Testamento vale a pena? Tipos, custo e o que ele pode (e não pode) fazer
A dúvida costuma vir junto de uma expectativa exagerada: a de que o testamento permite decidir livremente quem fica com o quê. No Brasil, não é bem assim — e entender o limite é o que evita frustração.
A regra que limita tudo: a legítima
Quem tem herdeiros necessários — descendentes, ascendentes e cônjuge — só pode dispor livremente de 50% do patrimônio. A outra metade, chamada legítima, é reservada por lei a esses herdeiros e não pode ser afastada por testamento.
Um exemplo. Uma pessoa com dois filhos e patrimônio de R$ 1 milhão:
- R$ 500 mil vão obrigatoriamente aos filhos, em partes iguais
- R$ 500 mil podem ser destinados livremente — inclusive a um dos filhos, a um
amigo, a uma instituição
Quem não tem herdeiros necessários — sem filhos, sem pais vivos, sem cônjuge — pode dispor de 100%. Nesse caso o testamento é muito mais poderoso.
Quando o testamento realmente resolve
Companheiro em união estável não formalizada. É a situação mais comum e mais dolorosa. A união estável dá direitos, mas comprová-la depois da morte, contra familiares que discordam, pode virar um processo longo. O testamento resolve.
Filhos de casamentos diferentes, quando se quer equilibrar situações desiguais dentro da metade disponível.
Enteados, afilhados, amigos, instituições — pessoas que não herdariam nada pela regra legal.
Nomear tutor para filhos menores, caso os pais faltem. Muitas vezes é a razão mais importante para um casal jovem fazer testamento, e não tem nada a ver com patrimônio.
Excluir herdeiro por indignidade ou deserdação, em hipóteses restritas previstas em lei e que exigem fundamentação.
Deixar instruções não patrimoniais: reconhecimento de filho, disposições sobre funeral, doação de órgãos.
Os tipos
Testamento público
Feito em cartório de notas, perante o tabelião e duas testemunhas.
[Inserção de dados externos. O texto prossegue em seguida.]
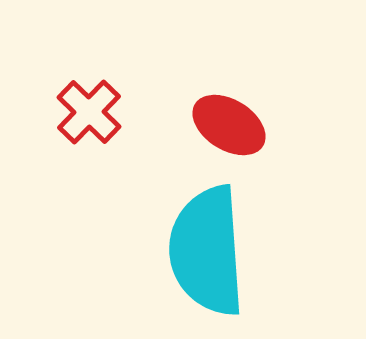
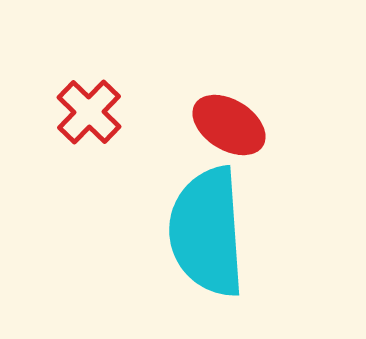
cyan semicircle: moved 19 px up
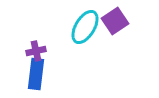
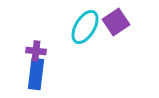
purple square: moved 1 px right, 1 px down
purple cross: rotated 18 degrees clockwise
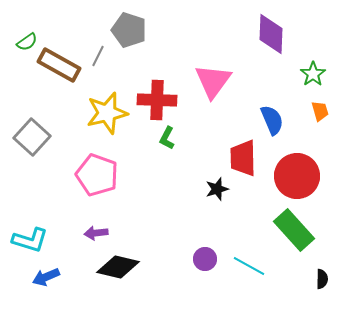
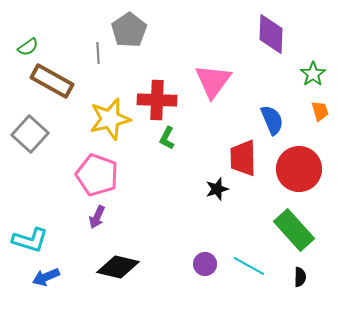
gray pentagon: rotated 20 degrees clockwise
green semicircle: moved 1 px right, 5 px down
gray line: moved 3 px up; rotated 30 degrees counterclockwise
brown rectangle: moved 7 px left, 16 px down
yellow star: moved 3 px right, 6 px down
gray square: moved 2 px left, 3 px up
red circle: moved 2 px right, 7 px up
purple arrow: moved 1 px right, 16 px up; rotated 60 degrees counterclockwise
purple circle: moved 5 px down
black semicircle: moved 22 px left, 2 px up
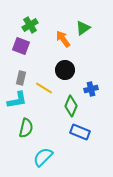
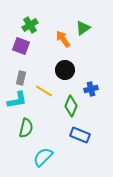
yellow line: moved 3 px down
blue rectangle: moved 3 px down
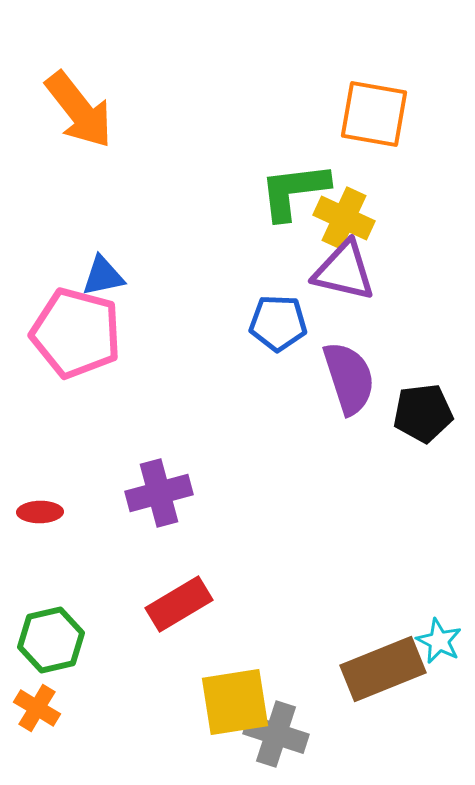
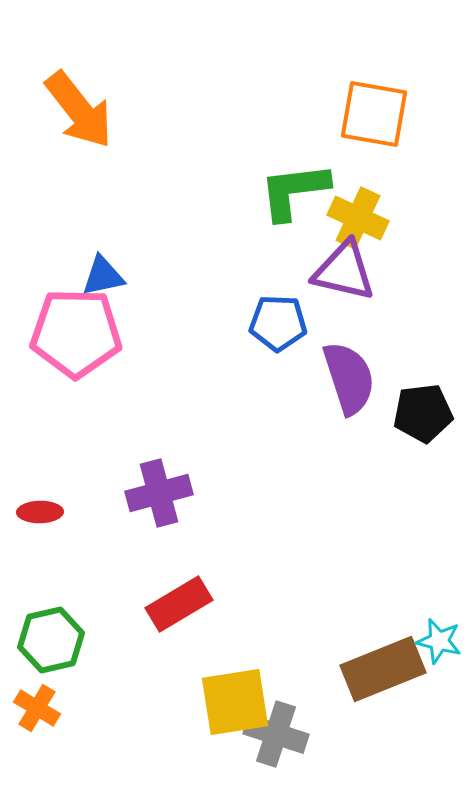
yellow cross: moved 14 px right
pink pentagon: rotated 14 degrees counterclockwise
cyan star: rotated 12 degrees counterclockwise
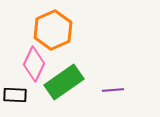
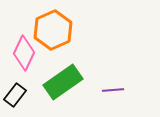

Fica registrado na Central de Testamentos, o que garante que será encontrado — o inventário exige certidão dessa central.
É o mais seguro e o mais recomendado. Custo: emolumentos de cartório, que variam por estado, normalmente entre algumas centenas e pouco mais de mil reais.
Testamento cerrado
Escrito pela pessoa, entregue lacrado ao tabelião. Mantém sigilo do conteúdo, mas tem risco: se o lacre for violado ou o documento se perder, pode ser invalidado.
Testamento particular
Escrito e assinado pelo testador, com três testemunhas. É o mais barato e o mais frágil: precisa ser confirmado em juízo, e as testemunhas precisam estar vivas e localizáveis para confirmar. Uma proporção relevante acaba questionada.
Quanto custa
O testamento público costuma custar de R$ 500 a R$ 2.000, conforme o estado e a complexidade. É um valor baixo perto do que uma disputa sucessória consome.
Vale considerar também os honorários do advogado que redige — porque testamento mal redigido é fonte de litígio, não de paz.
O que o testamento não faz
Não elimina o inventário. Mesmo com testamento, o inventário acontece. Desde a Resolução CNJ 571/2024 ele pode ser extrajudicial, se o testamento já estiver registrado ou validado e houver consenso.
Não reduz o ITCMD. O imposto incide igual.
Não afasta a legítima.
Não diz onde estão os bens. E este é o ponto que quase ninguém percebe.
Um testamento define quem recebe o quê. Ele não informa em qual banco havia conta, onde está a escritura, qual seguradora emitiu a apólice, onde está a seed phrase da carteira de criptomoedas. São documentos com funções diferentes, e famílias frequentemente descobrem isso tarde: com o testamento na mão, mas sem saber o que procurar.
Testamento e inventário organizado se complementam
O testamento é o instrumento jurídico: define destinação, respeita a legítima, tem forma prevista em lei.
O inventário organizado é o mapa: diz o que existe e onde está.
Um sem o outro deixa metade do problema. Com os dois, a família sabe o que receber e onde encontrar — e resolve em meses o que levaria anos.
> Aviso: conteúdo informativo. Testamento tem requisitos formais rígidos e > exige orientação de advogado ou tabelião. Erro de forma pode invalidar.